Problem to solve: Copy out every line of text in the records below with no changes, and leave out the pictures.

Saved entries
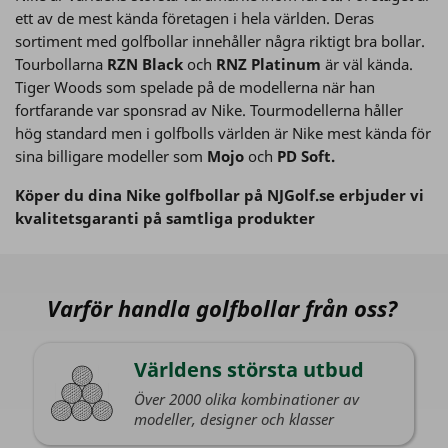
ett av de mest kända företagen i hela världen. Deras
sortiment med golfbollar innehåller några riktigt bra bollar.
Tourbollarna
RZN Black
och
RNZ Platinum
är väl kända.
Tiger Woods som spelade på de modellerna när han
fortfarande var sponsrad av Nike. Tourmodellerna håller
hög standard men i golfbolls världen är Nike mest kända för
sina billigare modeller som
Mojo
och
PD Soft.
Köper du dina Nike golfbollar på NJGolf.se erbjuder vi
kvalitetsgaranti på samtliga produkter
Varför handla golfbollar från oss?
Världens största utbud
Över 2000 olika kombinationer av
modeller, designer och klasser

Output:
ett av de mest kända företagen i hela världen. Deras
sortiment med golfbollar innehåller några riktigt bra bollar.
Tourbollarna
RZN Black
och
RNZ Platinum
är väl kända.
Tiger Woods som spelade på de modellerna när han
fortfarande var sponsrad av Nike. Tourmodellerna håller
hög standard men i golfbolls världen är Nike mest kända för
sina billigare modeller som
Mojo
och
PD Soft.
Köper du dina Nike golfbollar på NJGolf.se erbjuder vi
kvalitetsgaranti på samtliga produkter
Varför handla golfbollar från oss?
Världens största utbud
Över 2000 olika kombinationer av
modeller, designer och klasser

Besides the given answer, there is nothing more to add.